> WHAT YOU ARE ASKED TO DO
Convert the lines below into a JSON list of strings with one string per line, skipping blank lines. Leave the pictures out of the list.
-=-=-=-=-
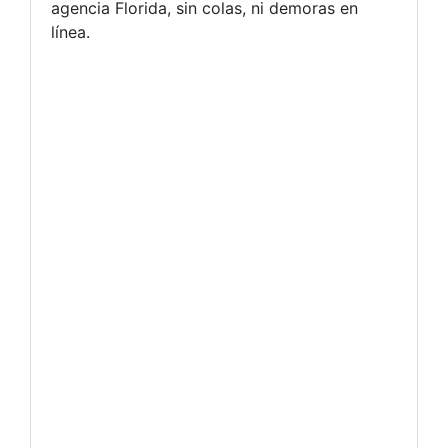
agencia Florida, sin colas, ni demoras en
línea.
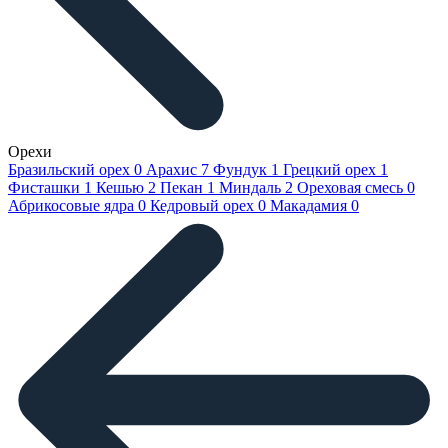
Орехи
Бразильский орех
0
Арахис
7
Фундук
1
Грецкий орех
1
Фисташки
1
Кешью
2
Пекан
1
Миндаль
2
Ореховая смесь
0
Абрикосовые ядра
0
Кедровый орех
0
Макадамия
0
-=-=-=-=-
> ANSWER SECTION
[
  "agencia Florida, sin colas, ni demoras en",
  "línea.",
  "Орехи",
  "Бразильский орех",
  "0",
  "Арахис",
  "7",
  "Фундук",
  "1",
  "Грецкий орех",
  "1",
  "Фисташки",
  "1",
  "Кешью",
  "2",
  "Пекан",
  "1",
  "Миндаль",
  "2",
  "Ореховая смесь",
  "0",
  "Абрикосовые ядра",
  "0",
  "Кедровый орех",
  "0",
  "Макадамия",
  "0"
]